>>>>>
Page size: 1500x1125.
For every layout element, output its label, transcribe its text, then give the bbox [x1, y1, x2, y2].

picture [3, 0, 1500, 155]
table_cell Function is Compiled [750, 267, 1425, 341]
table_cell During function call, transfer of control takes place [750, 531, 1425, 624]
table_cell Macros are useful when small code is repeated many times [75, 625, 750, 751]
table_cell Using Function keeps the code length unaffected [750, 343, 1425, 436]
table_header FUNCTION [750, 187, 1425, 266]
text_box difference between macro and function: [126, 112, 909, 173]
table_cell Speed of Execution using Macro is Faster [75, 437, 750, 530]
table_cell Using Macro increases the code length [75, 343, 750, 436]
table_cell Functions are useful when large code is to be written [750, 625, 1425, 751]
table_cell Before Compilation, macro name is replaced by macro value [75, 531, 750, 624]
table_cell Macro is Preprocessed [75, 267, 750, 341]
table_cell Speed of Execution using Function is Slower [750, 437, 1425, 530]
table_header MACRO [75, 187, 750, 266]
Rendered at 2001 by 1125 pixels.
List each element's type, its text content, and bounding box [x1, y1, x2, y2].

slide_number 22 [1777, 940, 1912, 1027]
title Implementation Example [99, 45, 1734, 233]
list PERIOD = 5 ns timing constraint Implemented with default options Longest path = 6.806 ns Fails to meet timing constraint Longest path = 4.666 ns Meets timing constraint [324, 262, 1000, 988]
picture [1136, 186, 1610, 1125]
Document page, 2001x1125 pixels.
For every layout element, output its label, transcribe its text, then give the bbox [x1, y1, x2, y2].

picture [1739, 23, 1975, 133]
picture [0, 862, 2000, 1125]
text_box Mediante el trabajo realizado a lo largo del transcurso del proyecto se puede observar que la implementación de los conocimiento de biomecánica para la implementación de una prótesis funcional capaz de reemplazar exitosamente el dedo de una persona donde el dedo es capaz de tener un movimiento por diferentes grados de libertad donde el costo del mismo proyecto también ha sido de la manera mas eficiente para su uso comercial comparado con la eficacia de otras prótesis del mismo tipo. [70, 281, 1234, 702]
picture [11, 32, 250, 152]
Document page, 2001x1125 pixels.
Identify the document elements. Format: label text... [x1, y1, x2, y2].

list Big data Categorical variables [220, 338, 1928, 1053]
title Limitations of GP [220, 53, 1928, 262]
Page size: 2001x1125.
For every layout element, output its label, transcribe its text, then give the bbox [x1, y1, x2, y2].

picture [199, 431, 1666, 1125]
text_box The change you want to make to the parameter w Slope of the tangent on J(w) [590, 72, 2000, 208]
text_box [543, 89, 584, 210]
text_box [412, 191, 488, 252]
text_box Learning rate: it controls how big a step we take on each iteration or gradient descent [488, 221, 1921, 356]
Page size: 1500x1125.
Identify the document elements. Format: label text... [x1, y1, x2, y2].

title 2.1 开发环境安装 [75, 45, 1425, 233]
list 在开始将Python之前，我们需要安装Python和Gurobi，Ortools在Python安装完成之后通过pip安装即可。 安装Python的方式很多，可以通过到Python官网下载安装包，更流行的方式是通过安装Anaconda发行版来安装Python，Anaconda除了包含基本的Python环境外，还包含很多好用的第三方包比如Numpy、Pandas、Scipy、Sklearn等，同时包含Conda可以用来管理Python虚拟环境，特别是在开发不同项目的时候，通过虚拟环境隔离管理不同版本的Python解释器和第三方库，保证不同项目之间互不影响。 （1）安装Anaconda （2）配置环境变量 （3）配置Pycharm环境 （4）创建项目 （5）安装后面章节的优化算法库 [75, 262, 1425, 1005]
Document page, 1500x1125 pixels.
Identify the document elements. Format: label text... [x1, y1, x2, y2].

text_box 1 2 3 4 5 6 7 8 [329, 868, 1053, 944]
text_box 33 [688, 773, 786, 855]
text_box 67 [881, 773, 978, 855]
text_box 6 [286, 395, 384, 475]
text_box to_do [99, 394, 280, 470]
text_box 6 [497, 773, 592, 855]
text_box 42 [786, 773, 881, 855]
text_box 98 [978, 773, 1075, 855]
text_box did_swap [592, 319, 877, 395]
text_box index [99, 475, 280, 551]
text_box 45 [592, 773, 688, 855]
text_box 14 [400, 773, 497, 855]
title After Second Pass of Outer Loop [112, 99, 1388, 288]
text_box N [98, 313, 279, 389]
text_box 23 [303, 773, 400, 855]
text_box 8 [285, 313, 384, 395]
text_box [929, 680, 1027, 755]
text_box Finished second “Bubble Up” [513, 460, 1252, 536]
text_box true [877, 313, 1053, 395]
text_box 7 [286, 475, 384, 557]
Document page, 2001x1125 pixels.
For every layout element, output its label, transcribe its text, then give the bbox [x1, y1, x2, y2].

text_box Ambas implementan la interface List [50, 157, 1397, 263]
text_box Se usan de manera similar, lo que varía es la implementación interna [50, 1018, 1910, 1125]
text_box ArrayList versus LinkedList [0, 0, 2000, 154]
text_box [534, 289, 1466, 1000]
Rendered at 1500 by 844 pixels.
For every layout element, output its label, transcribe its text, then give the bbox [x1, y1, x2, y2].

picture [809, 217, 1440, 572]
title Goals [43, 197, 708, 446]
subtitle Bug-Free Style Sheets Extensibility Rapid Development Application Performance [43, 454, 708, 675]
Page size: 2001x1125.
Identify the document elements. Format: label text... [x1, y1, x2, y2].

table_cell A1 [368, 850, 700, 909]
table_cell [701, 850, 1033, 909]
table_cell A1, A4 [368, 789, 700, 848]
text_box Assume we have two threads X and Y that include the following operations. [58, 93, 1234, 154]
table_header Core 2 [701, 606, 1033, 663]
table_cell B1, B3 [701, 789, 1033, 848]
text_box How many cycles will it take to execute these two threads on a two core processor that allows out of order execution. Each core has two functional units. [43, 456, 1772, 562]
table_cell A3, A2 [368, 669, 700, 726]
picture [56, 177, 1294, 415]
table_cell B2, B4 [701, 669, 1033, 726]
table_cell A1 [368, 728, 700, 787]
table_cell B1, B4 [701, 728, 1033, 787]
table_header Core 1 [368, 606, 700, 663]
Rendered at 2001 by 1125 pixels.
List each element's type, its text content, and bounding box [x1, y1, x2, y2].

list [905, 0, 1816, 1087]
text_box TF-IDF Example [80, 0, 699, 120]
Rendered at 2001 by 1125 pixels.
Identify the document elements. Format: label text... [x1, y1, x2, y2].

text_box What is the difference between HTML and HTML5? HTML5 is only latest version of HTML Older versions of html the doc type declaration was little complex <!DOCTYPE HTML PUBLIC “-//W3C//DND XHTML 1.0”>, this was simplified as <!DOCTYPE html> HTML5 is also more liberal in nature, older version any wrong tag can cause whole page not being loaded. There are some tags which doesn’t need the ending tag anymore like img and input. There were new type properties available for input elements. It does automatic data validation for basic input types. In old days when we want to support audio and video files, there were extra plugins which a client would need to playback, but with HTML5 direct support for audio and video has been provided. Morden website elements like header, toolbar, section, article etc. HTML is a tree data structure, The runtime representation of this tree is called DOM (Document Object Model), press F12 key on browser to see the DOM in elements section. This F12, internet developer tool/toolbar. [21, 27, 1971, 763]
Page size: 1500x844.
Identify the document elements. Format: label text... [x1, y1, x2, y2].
<<<<<
What to produce = From the first line to the last, reproduce the material word for word.

Response =
Page size: 1500x1125.
For every layout element, output its label, transcribe its text, then give the bbox [x1, y1, x2, y2].

picture [3, 0, 1500, 155]
table_cell Function is Compiled [750, 267, 1425, 341]
table_cell During function call, transfer of control takes place [750, 531, 1425, 624]
table_cell Macros are useful when small code is repeated many times [75, 625, 750, 751]
table_cell Using Function keeps the code length unaffected [750, 343, 1425, 436]
table_header FUNCTION [750, 187, 1425, 266]
text_box difference between macro and function: [126, 112, 909, 173]
table_cell Speed of Execution using Macro is Faster [75, 437, 750, 530]
table_cell Using Macro increases the code length [75, 343, 750, 436]
table_cell Functions are useful when large code is to be written [750, 625, 1425, 751]
table_cell Before Compilation, macro name is replaced by macro value [75, 531, 750, 624]
table_cell Macro is Preprocessed [75, 267, 750, 341]
table_cell Speed of Execution using Function is Slower [750, 437, 1425, 530]
table_header MACRO [75, 187, 750, 266]
Rendered at 2001 by 1125 pixels.
List each element's type, its text content, and bounding box [x1, y1, x2, y2].

slide_number 22 [1777, 940, 1912, 1027]
title Implementation Example [99, 45, 1734, 233]
list PERIOD = 5 ns timing constraint Implemented with default options Longest path = 6.806 ns Fails to meet timing constraint Longest path = 4.666 ns Meets timing constraint [324, 262, 1000, 988]
picture [1136, 186, 1610, 1125]
Document page, 2001x1125 pixels.
For every layout element, output its label, transcribe its text, then give the bbox [x1, y1, x2, y2].

picture [1739, 23, 1975, 133]
picture [0, 862, 2000, 1125]
text_box Mediante el trabajo realizado a lo largo del transcurso del proyecto se puede observar que la implementación de los conocimiento de biomecánica para la implementación de una prótesis funcional capaz de reemplazar exitosamente el dedo de una persona donde el dedo es capaz de tener un movimiento por diferentes grados de libertad donde el costo del mismo proyecto también ha sido de la manera mas eficiente para su uso comercial comparado con la eficacia de otras prótesis del mismo tipo. [70, 281, 1234, 702]
picture [11, 32, 250, 152]
Document page, 2001x1125 pixels.
Identify the document elements. Format: label text... [x1, y1, x2, y2].

list Big data Categorical variables [220, 338, 1928, 1053]
title Limitations of GP [220, 53, 1928, 262]
Page size: 2001x1125.
For every layout element, output its label, transcribe its text, then give the bbox [x1, y1, x2, y2].

picture [199, 431, 1666, 1125]
text_box The change you want to make to the parameter w Slope of the tangent on J(w) [590, 72, 2000, 208]
text_box [543, 89, 584, 210]
text_box [412, 191, 488, 252]
text_box Learning rate: it controls how big a step we take on each iteration or gradient descent [488, 221, 1921, 356]
Page size: 1500x1125.
Identify the document elements. Format: label text... [x1, y1, x2, y2].

title 2.1 开发环境安装 [75, 45, 1425, 233]
list 在开始将Python之前，我们需要安装Python和Gurobi，Ortools在Python安装完成之后通过pip安装即可。 安装Python的方式很多，可以通过到Python官网下载安装包，更流行的方式是通过安装Anaconda发行版来安装Python，Anaconda除了包含基本的Python环境外，还包含很多好用的第三方包比如Numpy、Pandas、Scipy、Sklearn等，同时包含Conda可以用来管理Python虚拟环境，特别是在开发不同项目的时候，通过虚拟环境隔离管理不同版本的Python解释器和第三方库，保证不同项目之间互不影响。 （1）安装Anaconda （2）配置环境变量 （3）配置Pycharm环境 （4）创建项目 （5）安装后面章节的优化算法库 [75, 262, 1425, 1005]
Document page, 1500x1125 pixels.
Identify the document elements. Format: label text... [x1, y1, x2, y2].

text_box 1 2 3 4 5 6 7 8 [329, 868, 1053, 944]
text_box 33 [688, 773, 786, 855]
text_box 67 [881, 773, 978, 855]
text_box 6 [286, 395, 384, 475]
text_box to_do [99, 394, 280, 470]
text_box 6 [497, 773, 592, 855]
text_box 42 [786, 773, 881, 855]
text_box 98 [978, 773, 1075, 855]
text_box did_swap [592, 319, 877, 395]
text_box index [99, 475, 280, 551]
text_box 45 [592, 773, 688, 855]
text_box 14 [400, 773, 497, 855]
title After Second Pass of Outer Loop [112, 99, 1388, 288]
text_box N [98, 313, 279, 389]
text_box 23 [303, 773, 400, 855]
text_box 8 [285, 313, 384, 395]
text_box [929, 680, 1027, 755]
text_box Finished second “Bubble Up” [513, 460, 1252, 536]
text_box true [877, 313, 1053, 395]
text_box 7 [286, 475, 384, 557]
Document page, 2001x1125 pixels.
For every layout element, output its label, transcribe its text, then give the bbox [x1, y1, x2, y2].

text_box Ambas implementan la interface List [50, 157, 1397, 263]
text_box Se usan de manera similar, lo que varía es la implementación interna [50, 1018, 1910, 1125]
text_box ArrayList versus LinkedList [0, 0, 2000, 154]
text_box [534, 289, 1466, 1000]
Rendered at 1500 by 844 pixels.
For every layout element, output its label, transcribe its text, then give the bbox [x1, y1, x2, y2].

picture [809, 217, 1440, 572]
title Goals [43, 197, 708, 446]
subtitle Bug-Free Style Sheets Extensibility Rapid Development Application Performance [43, 454, 708, 675]
Page size: 2001x1125.
Identify the document elements. Format: label text... [x1, y1, x2, y2].

table_cell A1 [368, 850, 700, 909]
table_cell [701, 850, 1033, 909]
table_cell A1, A4 [368, 789, 700, 848]
text_box Assume we have two threads X and Y that include the following operations. [58, 93, 1234, 154]
table_header Core 2 [701, 606, 1033, 663]
table_cell B1, B3 [701, 789, 1033, 848]
text_box How many cycles will it take to execute these two threads on a two core processor that allows out of order execution. Each core has two functional units. [43, 456, 1772, 562]
table_cell A3, A2 [368, 669, 700, 726]
picture [56, 177, 1294, 415]
table_cell B2, B4 [701, 669, 1033, 726]
table_cell A1 [368, 728, 700, 787]
table_cell B1, B4 [701, 728, 1033, 787]
table_header Core 1 [368, 606, 700, 663]
Rendered at 2001 by 1125 pixels.
List each element's type, its text content, and bounding box [x1, y1, x2, y2].

list [905, 0, 1816, 1087]
text_box TF-IDF Example [80, 0, 699, 120]
Rendered at 2001 by 1125 pixels.
Identify the document elements. Format: label text... [x1, y1, x2, y2].

text_box What is the difference between HTML and HTML5? HTML5 is only latest version of HTML Older versions of html the doc type declaration was little complex <!DOCTYPE HTML PUBLIC “-//W3C//DND XHTML 1.0”>, this was simplified as <!DOCTYPE html> HTML5 is also more liberal in nature, older version any wrong tag can cause whole page not being loaded. There are some tags which doesn’t need the ending tag anymore like img and input. There were new type properties available for input elements. It does automatic data validation for basic input types. In old days when we want to support audio and video files, there were extra plugins which a client would need to playback, but with HTML5 direct support for audio and video has been provided. Morden website elements like header, toolbar, section, article etc. HTML is a tree data structure, The runtime representation of this tree is called DOM (Document Object Model), press F12 key on browser to see the DOM in elements section. This F12, internet developer tool/toolbar. [21, 27, 1971, 763]
Page size: 1500x844.
Identify the document elements. Format: label text... [x1, y1, x2, y2].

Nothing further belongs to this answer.